Again, the details of how, what and in which way are still being discussed.
The topic machine learning/AI is something - seeing how we’re a young and hungry development team at Icinga - we’ve discussed as well. Myself personally included, a solution like that is very attractive, but again, there are big issues with it.
To repeat myself once more, the usages of Icinga are just too different. With all the custom implementations and different hardware behaving in different ways, we can’t gather reliable data concerning varying implementations of Icinga in our own testing environments. Our possiblities are quite limited - sure, we can train a machine learning system to distribute checks efficiently in a Linux adminstration scenario, but that covers a comparitively small amount of use cases. And since we don’t record data from our customers (except in rare special mutually agreed cases), we don’t have the information to train a machine learning system in a general sense.

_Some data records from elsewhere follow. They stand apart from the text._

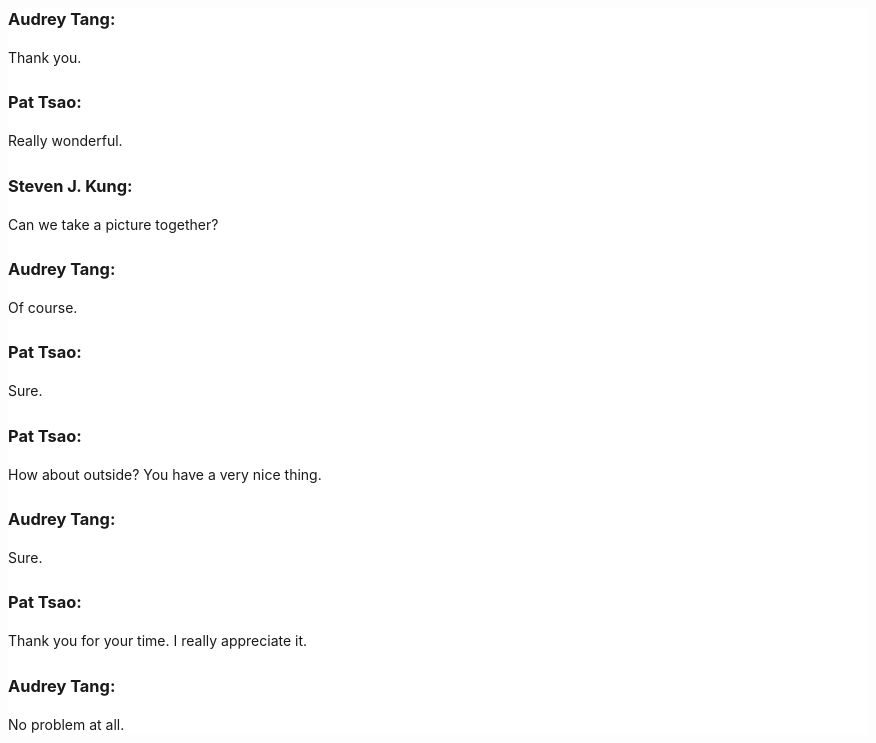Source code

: ### Audrey Tang:
Thank you.

### Pat Tsao:
Really wonderful.

### Steven J. Kung:
Can we take a picture together?

### Audrey Tang:
Of course.

### Pat Tsao:
Sure.

### Pat Tsao:
How about outside? You have a very nice thing.

### Audrey Tang:
Sure.

### Pat Tsao:
Thank you for your time. I really appreciate it.

### Audrey Tang:
No problem at all.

Of course, the thought of implementing a machine learning system for every single environment on it’s own crossed our minds as well, but at the moment it would be much too resource hungry - especially since the loads would increase exponentially with the amount of checks - to be a reasonable solution to this issue. It’s something we have on our list, though, an idea for the (hopefullly not too far) future.
So, while the system which will be implemented will obviously be adaptive - trying small adjustments in scheduling to get the load distributed more evenly - it most likely won’t be a full blown machine learning system. But that’s one of the rather nice things about this problem - most monitoring systems don’t change that much from day to day (yet), so small adjustments over time make a big difference - usually, there is no need for completely starting from scratch after every single reload of Icinga.
This whole topic opens up a lot of interesting questions concerning self monitoring and the evaluation of Icingas own data. I’d agree with you that a lot of the data we need to provide a good solution should be made visible to the end user as well. Maybe it will even lead to some more resource friendly rewrites of some of the most classic checks you can run with Icinga, who knows? Ideas, concepts and code are always welcome
At the end of the day, we want something which doesn’t need a lot of input, does as little as possible in terms of it’s own calculations to find the most viable way of avoiding load peaks, so our users have more resources on their systems to simply do more with their Icinga. We really want to make powerful monitoring easy for everybody, and hopefully we come to solution that is future proof and workable in any case a user could have to run their own Icinga environment.
Hopefully this gave some food for thought!